Is CYBERNOSE®an instrument for measuring odor space?
© Trowell et al; licensee BioMed Central Ltd. 2014
Published: 16 April 2014
All human senses, other than smell, can be readily represented by definable physical surrogates. Our sense of hot and cold approximates temperature as measured by a thermometer; touch equates to pressure; balance measures orientation and acceleration; vision integrates measures of the wavelengths and intensities of a portion of the electromagnetic spectrum with the four dimensions of space and time; hearing fundamentally equates to the amplitude and frequency of vibrations. Taste, apart from our bitter sense, measures the concentrations of acids, salts, a few amino acids and a number of sugars.
Our sense of smell is different. There is no instrument that can measure the fundamental properties that our noses respond to - indeed we don't really know what those properties are. Whilst there is some loose relation between sensory perception of smells and chemical structures, this only seems to apply to closely connected chemical species and breaks down once we move beyond that.
In principle we could objectively define an odor space, to sit alongside the human or animal percept, that could be measured with a set of odorant receptors, precisely definable as strings of amino acids expressed under standard conditions.
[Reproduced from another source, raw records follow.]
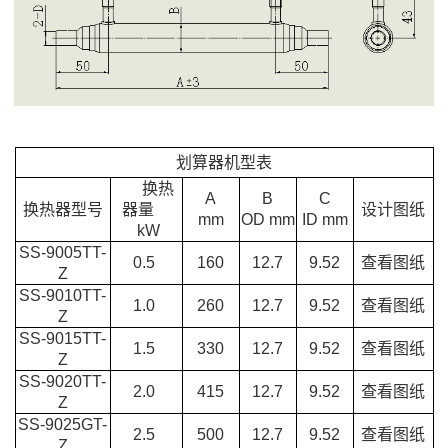
划算器机型表
换热
A
B
C
换热器型号
器量
设计图纸
mm
OD mm
ID mm
kW
SS-9005TT-
0.5
160
12.7
9.52
查看图纸
Z
SS-9010TT-
1.0
260
12.7
9.52
查看图纸
Z
SS-9015TT-
1.5
330
12.7
9.52
查看图纸
Z
SS-9020TT-
2.0
415
12.7
9.52
查看图纸
Z
SS-9025GT-
2.5
500
12.7
9.52
查看图纸
Z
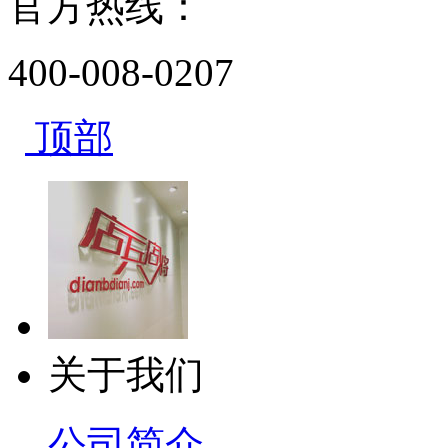
官方热线：
400-008-0207
顶部
关于我们
公司简介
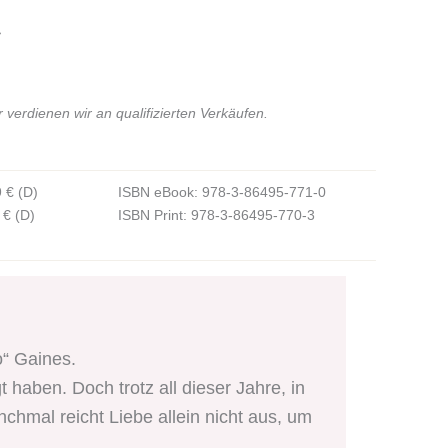
*
verdienen wir an qualifizierten Verkäufen.
 € (D)
ISBN eBook: 978-3-86495-771-0
 € (D)
ISBN Print: 978-3-86495-770-3
o“ Gaines.
haben. Doch trotz all dieser Jahre, in
hmal reicht Liebe allein nicht aus, um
Such odorant receptors would define the dimensions of odorant space. Of course, currently, there are many practical obstacles to employing biological odorant receptors for this purpose. One of the difficulties is the existence of many millions of different odorant receptor sequences belonging to at least four molecular families and distributed among millions of different metazoan species. We could define a human receptor-based odor space or a dog or a fly or nematode worm receptor-based odor space. They would differ, in some respects profoundly. Nevertheless, solving the aforementioned practical problems would not only support many practical applications but also allow us to reproducibly define the dimensions of odor space and make “smell” an objective measurable property.
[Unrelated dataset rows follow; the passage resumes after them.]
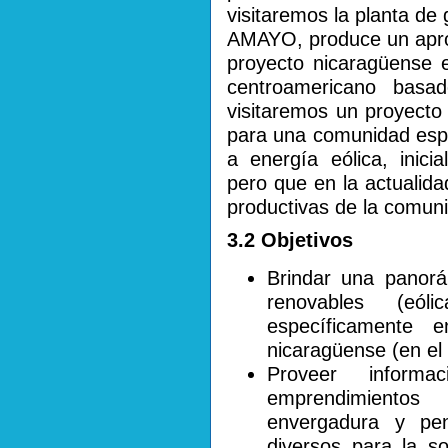
visitaremos la planta de
AMAYO, produce un apr
proyecto nicaragüense 
centroamericano basad
visitaremos un proyecto
para una comunidad espe
a energía eólica, inici
pero que en la actualidad
productivas de la comun
3.2 Objetivos
Brindar una panorá
renovables (eól
específicamente 
nicaragüense (en el
Proveer informa
emprendimientos
envergadura y pe
diversos para la s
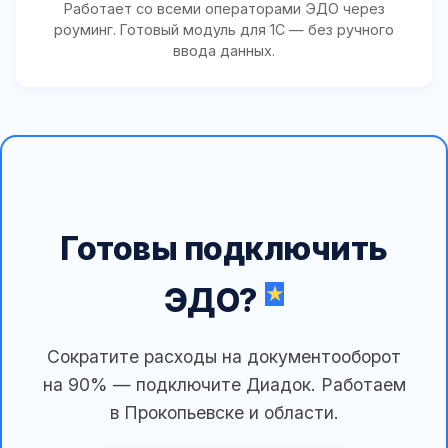
Работает со всеми операторами ЭДО через
роуминг. Готовый модуль для 1С — без ручного
ввода данных.
Готовы подключить
ЭДО?
Сократите расходы на документооборот
на 90% — подключите Диадок. Работаем
в Прокопьевске и области.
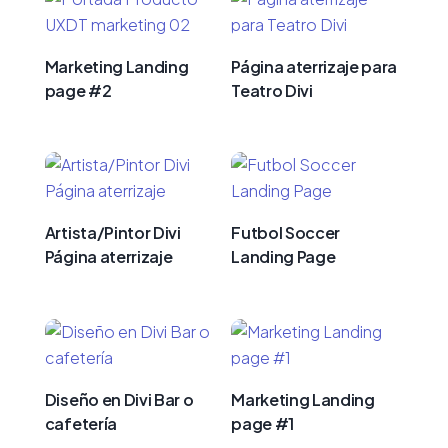
Marketing Landing
Página aterrizaje para
page #2
Teatro Divi
Artista/Pintor Divi
Futbol Soccer
Página aterrizaje
Landing Page
Diseño en Divi Bar o
Marketing Landing
cafetería
page #1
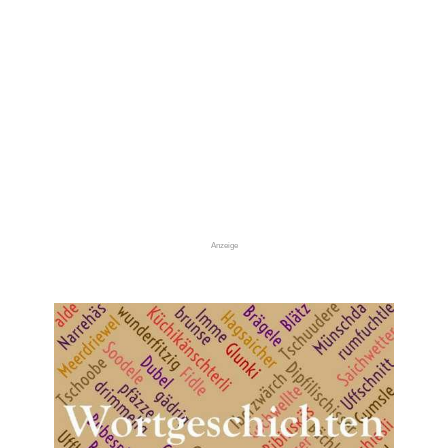
Anzeige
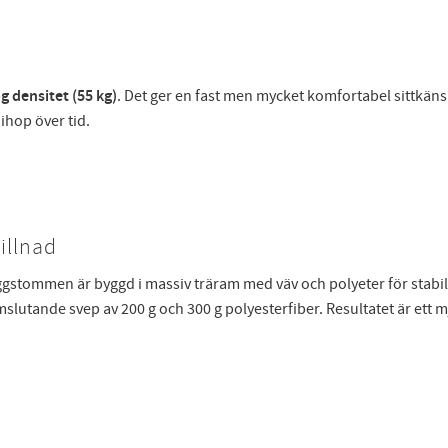
 densitet (55 kg)
. Det ger en fast men mycket komfortabel sittkäns
 ihop över tid.
illnad
yggstommen är byggd i massiv träram med väv och polyeter för stab
lutande svep av 200 g och 300 g polyesterfiber. Resultatet är ett 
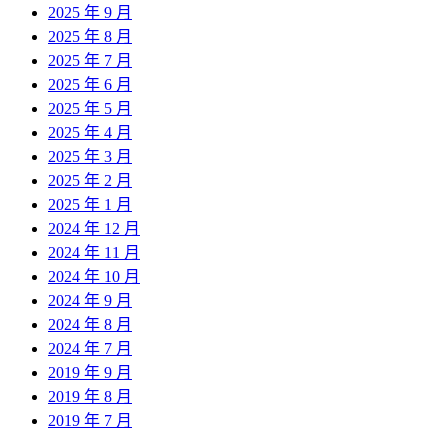
2025 年 9 月
2025 年 8 月
2025 年 7 月
2025 年 6 月
2025 年 5 月
2025 年 4 月
2025 年 3 月
2025 年 2 月
2025 年 1 月
2024 年 12 月
2024 年 11 月
2024 年 10 月
2024 年 9 月
2024 年 8 月
2024 年 7 月
2019 年 9 月
2019 年 8 月
2019 年 7 月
Our approach to this is through machine olfaction. Currently we are working with off-the shelf electronic noses as well as developing our own bioelectronic nose, the CYBERNOSE® instrument. In the former case, we looked to biology, specifically to published data on Drosophila olfaction, to guide our understanding of how solid state sensors encode odor space . The take home message appears to be that the inadequacies of current solid state sensors prevent them being very useful for characterising and defining odor space, as proposed by Shurmer & Whitehouse (1993). On the other hand, we believe that development of the CYBERNOSE® instrument, which incorporates odorant biosensors, offers a viable approach to characterise defined, standardised odor spaces, based on but not limited to what is available to the nematode worm Caenorhabditis elegans.